Start of Block

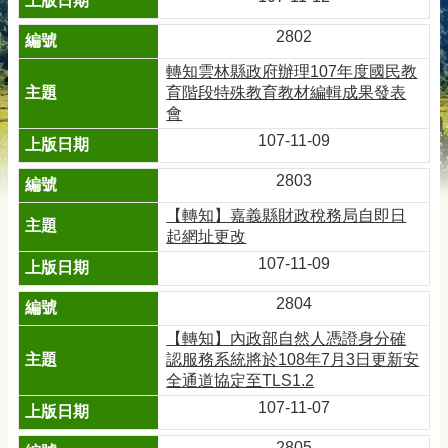
2802
轉知雲林縣政府辦理107年度國民教
育階段特殊教育教材編輯成果發表
會
107-11-09
2803
【轉知】嘉義縣財政稅務局自即日
起網址更改
107-11-09
2804
【轉知】內政部自然人憑證身分確
認服務系統將於108年7月3日更新安
全通道協定至TLS1.2
107-11-07
2805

End of Block

• **How to complete this task**
Pull every line of text from the items above without changing anything, and leave out the pictures.

• **Answer to this task**
2802
轉知雲林縣政府辦理107年度國民教
育階段特殊教育教材編輯成果發表
會
107-11-09
2803
【轉知】嘉義縣財政稅務局自即日
起網址更改
107-11-09
2804
【轉知】內政部自然人憑證身分確
認服務系統將於108年7月3日更新安
全通道協定至TLS1.2
107-11-07
2805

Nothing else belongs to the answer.